Yeona memejam, tersenyum kecil, dan senyumnya terus melebar. Dia berusaha menenangkan diri dari cinta yang semakin hangat. Sepertinya dia masih mencintai Sujun.

"Yeona, boleh ya?" pinta Sujun.

"Izin dulu dengan tunanganmu. Baru kita bertemu."

"Bagus! Kamu di mana? Biar aku jemput."

"Aku sedang bekerja, nanti saja."

"Bagaimana keadaanmu selama ini?"

Yeona terdiam. Hidupnya serba pas pasan. Andai tidak ada Yui, mungkin dia telah lama menyerah. Sekarang usahanya untuk bertahan membuahkan hasil. Ada peluang untuk kembali dengan Sujun.

"Apa kamu belum menemukan ayah yang tepat untuk bayimu?" lanjut Sujun.

Yeona terdiam sejenak, lalu menjawab dengan pertanyaan. "Kamu mau menjadi ayahnya Yui?"

"Maksudmu?"

Yeona menghapus air mata kebahagiaan Dia tidak boleh merusak kesempatan emas untuk mendapat Sujun kembali dengan terburu-buru minta balikan.

Yeona menjawab, "Jangan salah paham, maksudku menjadi ayah asuh Yui."

"Oh, tenang saja. Yui akan kuanggap seperti anakku sendiri."

Mereka mengobrol lama, lalu Sujun berusaha membuat janji bertemu dengannya di kafe langganan mereka, tempat mereka sering bertemu dulu.

"Aku ingin bertemu sekarang. Bagaimana kalau aku jemput?" kwjar Sujun.

"Baiklah, kita bertemu nanti sore di kafe tempat kita dulu sering bertemu, bagaimana?"

"Baiklah, kalau bisa bawa anakmu, aku ingin bertemu."

Perbincangan mereka berakhir setelah satu jam lamanya.

Setelah itu Yeona kembali membantu di toko hingga sore pun tiba. Yeona membawa Yui untuk menemui ayahnya. Dia berdiri di trotoar sambil menghubungi Sujun, tapi tidak diangkat. Sepertinya Sujun sibuk.

Selang beberapa menit, masuk pesan dari Sujun.

[Tunggu, sabar, aku meluncur ke sana.]

Payah, Sujun yang membuat janji, dia juga yang terlambat.
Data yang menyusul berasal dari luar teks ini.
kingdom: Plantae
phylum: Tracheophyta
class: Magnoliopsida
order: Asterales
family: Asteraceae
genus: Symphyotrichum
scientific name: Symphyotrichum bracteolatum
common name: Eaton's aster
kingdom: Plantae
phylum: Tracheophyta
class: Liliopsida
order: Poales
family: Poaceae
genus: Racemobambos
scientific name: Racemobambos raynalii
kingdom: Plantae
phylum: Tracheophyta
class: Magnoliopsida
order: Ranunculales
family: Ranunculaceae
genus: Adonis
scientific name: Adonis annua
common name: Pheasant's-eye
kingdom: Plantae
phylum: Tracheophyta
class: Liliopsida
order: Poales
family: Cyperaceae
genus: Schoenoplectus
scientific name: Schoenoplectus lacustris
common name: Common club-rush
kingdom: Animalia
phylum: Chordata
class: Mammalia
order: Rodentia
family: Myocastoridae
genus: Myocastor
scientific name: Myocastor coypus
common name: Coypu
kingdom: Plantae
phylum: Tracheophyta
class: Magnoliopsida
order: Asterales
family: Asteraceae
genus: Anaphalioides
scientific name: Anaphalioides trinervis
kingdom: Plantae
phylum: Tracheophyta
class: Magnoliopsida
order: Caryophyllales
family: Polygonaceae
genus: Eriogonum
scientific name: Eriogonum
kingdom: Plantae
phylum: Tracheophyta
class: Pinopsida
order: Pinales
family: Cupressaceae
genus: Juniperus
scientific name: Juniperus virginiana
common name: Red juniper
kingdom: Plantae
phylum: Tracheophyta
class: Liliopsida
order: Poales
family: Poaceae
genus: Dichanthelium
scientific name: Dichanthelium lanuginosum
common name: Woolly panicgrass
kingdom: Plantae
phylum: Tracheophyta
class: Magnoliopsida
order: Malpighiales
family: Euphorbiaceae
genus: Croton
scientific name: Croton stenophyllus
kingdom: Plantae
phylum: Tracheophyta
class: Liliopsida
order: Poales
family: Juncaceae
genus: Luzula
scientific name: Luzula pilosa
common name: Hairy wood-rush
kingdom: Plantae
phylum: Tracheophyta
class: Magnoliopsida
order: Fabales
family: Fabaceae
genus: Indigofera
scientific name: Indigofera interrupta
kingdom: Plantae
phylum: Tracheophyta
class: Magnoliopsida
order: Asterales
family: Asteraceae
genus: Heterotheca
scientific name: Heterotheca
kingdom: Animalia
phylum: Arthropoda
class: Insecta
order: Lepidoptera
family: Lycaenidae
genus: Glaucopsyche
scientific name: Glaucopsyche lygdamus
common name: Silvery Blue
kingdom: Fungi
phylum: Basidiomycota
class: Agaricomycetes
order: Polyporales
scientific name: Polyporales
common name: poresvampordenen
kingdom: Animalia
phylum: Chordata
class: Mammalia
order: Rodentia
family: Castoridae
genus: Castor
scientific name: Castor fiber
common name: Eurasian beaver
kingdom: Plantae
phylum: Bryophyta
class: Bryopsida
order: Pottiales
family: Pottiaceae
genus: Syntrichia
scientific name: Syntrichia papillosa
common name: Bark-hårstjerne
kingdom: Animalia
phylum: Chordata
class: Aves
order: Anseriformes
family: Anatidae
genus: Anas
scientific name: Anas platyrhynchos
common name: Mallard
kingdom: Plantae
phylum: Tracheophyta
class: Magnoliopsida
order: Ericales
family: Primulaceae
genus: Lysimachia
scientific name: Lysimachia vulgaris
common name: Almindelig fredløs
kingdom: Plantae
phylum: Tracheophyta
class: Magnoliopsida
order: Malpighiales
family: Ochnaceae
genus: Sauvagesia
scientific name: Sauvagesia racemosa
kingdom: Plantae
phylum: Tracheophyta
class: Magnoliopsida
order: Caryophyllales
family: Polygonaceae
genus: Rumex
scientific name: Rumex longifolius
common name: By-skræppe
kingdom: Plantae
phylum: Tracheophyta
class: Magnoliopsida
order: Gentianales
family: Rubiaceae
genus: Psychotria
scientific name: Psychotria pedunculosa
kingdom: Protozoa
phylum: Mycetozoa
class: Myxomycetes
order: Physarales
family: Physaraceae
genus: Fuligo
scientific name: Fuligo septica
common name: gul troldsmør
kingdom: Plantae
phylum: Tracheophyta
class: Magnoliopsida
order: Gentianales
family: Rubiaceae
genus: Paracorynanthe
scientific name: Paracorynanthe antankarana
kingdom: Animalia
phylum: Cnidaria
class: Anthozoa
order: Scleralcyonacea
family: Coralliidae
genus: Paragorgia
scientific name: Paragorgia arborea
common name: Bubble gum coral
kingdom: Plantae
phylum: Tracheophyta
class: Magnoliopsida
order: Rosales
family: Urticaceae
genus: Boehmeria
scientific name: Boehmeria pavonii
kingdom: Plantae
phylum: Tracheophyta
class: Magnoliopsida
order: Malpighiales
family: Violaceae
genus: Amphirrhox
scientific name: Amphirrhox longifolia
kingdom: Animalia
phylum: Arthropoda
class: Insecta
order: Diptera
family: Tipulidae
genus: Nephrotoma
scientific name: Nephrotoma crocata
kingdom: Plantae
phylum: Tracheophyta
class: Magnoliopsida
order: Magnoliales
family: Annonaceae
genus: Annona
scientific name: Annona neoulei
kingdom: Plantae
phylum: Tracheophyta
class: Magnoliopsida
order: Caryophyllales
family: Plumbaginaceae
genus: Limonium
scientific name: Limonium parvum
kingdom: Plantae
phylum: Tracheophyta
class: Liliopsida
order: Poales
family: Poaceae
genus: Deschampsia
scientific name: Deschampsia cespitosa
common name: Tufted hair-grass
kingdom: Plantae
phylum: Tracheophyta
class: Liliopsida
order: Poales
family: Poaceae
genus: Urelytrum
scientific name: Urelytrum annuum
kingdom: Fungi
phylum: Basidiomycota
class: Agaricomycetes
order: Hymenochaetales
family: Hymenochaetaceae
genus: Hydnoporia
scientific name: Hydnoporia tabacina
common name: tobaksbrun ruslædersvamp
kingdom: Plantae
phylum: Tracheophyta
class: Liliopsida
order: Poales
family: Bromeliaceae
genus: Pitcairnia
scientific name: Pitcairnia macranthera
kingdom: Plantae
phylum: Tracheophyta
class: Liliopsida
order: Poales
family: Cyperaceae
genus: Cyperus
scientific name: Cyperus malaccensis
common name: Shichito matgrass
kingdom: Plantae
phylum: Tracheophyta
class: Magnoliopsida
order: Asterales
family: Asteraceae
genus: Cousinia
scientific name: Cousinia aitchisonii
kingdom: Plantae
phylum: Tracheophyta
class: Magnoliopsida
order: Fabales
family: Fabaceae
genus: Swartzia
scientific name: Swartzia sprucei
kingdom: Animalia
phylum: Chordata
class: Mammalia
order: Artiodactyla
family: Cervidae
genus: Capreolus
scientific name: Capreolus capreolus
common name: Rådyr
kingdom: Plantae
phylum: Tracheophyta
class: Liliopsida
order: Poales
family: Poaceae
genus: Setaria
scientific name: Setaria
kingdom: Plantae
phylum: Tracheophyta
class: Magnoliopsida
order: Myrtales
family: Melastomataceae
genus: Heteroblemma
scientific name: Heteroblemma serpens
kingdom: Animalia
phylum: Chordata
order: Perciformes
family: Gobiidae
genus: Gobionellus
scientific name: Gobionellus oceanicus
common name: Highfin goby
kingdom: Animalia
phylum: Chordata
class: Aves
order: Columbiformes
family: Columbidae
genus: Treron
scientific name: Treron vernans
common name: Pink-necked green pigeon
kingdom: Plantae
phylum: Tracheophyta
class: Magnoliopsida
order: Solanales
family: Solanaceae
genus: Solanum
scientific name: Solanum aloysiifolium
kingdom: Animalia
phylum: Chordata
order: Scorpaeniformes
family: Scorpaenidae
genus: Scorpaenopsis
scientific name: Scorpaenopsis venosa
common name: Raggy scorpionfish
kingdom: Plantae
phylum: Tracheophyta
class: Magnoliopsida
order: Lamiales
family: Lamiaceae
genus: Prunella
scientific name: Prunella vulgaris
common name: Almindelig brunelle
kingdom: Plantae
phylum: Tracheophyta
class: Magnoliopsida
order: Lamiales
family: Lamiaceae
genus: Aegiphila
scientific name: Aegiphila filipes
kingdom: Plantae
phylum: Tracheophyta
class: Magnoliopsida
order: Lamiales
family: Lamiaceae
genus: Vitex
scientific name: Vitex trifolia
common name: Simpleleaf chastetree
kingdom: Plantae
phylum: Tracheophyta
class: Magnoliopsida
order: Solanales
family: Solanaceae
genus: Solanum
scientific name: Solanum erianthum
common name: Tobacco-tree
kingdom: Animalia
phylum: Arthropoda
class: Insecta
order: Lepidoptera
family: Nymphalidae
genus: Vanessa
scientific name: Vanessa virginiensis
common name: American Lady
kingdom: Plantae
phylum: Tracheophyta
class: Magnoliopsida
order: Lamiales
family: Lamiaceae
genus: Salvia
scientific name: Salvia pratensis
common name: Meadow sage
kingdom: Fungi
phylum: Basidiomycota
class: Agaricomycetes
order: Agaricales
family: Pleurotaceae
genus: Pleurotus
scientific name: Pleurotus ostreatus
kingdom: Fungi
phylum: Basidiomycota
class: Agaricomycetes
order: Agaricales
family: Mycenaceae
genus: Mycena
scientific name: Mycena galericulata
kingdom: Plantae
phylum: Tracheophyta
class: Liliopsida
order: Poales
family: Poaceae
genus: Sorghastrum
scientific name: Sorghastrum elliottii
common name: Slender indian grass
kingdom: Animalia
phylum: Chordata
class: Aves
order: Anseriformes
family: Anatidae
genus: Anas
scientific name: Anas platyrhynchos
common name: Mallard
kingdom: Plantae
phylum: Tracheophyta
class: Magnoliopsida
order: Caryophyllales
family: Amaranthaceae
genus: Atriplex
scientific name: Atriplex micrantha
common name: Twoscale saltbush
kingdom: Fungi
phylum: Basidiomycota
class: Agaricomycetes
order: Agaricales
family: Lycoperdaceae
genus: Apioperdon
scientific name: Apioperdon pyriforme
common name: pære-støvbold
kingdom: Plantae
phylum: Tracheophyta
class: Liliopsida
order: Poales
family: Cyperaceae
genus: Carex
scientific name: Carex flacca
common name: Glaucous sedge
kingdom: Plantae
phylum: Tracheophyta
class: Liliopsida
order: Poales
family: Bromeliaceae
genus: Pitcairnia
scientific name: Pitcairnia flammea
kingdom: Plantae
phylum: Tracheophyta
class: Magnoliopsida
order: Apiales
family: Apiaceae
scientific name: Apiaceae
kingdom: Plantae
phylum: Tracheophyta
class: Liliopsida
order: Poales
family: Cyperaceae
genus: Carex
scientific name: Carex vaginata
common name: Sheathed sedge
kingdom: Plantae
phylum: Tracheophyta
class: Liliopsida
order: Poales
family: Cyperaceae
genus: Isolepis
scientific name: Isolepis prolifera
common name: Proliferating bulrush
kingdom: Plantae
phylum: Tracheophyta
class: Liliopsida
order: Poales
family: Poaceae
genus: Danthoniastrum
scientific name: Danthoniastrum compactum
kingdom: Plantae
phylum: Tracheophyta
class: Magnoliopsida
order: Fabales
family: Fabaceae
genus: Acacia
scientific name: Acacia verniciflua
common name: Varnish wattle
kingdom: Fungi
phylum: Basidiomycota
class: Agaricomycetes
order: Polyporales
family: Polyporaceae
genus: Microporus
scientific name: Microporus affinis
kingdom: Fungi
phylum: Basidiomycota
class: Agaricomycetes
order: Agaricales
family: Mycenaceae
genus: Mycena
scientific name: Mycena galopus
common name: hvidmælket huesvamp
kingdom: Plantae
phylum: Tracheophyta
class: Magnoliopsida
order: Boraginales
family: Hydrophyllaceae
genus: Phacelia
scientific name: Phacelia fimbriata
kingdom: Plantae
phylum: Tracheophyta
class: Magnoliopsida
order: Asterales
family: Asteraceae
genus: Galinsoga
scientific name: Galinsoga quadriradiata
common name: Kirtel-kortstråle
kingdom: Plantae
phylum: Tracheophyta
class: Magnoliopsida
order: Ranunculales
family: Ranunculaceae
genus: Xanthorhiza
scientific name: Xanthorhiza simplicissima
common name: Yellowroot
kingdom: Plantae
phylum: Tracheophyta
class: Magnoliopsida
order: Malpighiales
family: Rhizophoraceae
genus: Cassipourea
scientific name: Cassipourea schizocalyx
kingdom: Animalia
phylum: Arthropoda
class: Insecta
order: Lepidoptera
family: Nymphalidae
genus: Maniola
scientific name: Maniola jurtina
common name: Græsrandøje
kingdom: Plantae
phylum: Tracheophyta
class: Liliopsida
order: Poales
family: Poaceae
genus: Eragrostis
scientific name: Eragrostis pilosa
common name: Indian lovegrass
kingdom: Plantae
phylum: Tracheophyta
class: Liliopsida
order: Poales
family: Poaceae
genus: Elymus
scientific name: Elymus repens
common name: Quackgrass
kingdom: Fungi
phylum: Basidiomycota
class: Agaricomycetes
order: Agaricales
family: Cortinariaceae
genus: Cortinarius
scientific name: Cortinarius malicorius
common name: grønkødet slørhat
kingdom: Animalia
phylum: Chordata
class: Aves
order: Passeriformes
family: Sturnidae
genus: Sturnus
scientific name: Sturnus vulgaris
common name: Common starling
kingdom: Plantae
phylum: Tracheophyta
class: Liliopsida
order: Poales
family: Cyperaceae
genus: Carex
Dasar orang sibuk. Tetapi tidak apa, semua demi berjumpa dengan Sujun.

Tidak lama kemudian, sebuah mobil berhenti di seberang jalan. Pengemudinya entah siapa, tapi dia melambai kepada Yeona. Mungkin itu Sujun?

Yeona pun patuh menyeberang menemuinya.

Tiba-tiba mobil sedan hitam melaju kencang dari arah samping, membuat beberapa pejalan kaki kabur menepi. Mobil itu nyaris naik ke trotoar dan Yeona yang panik, tidak sempat menyingkir.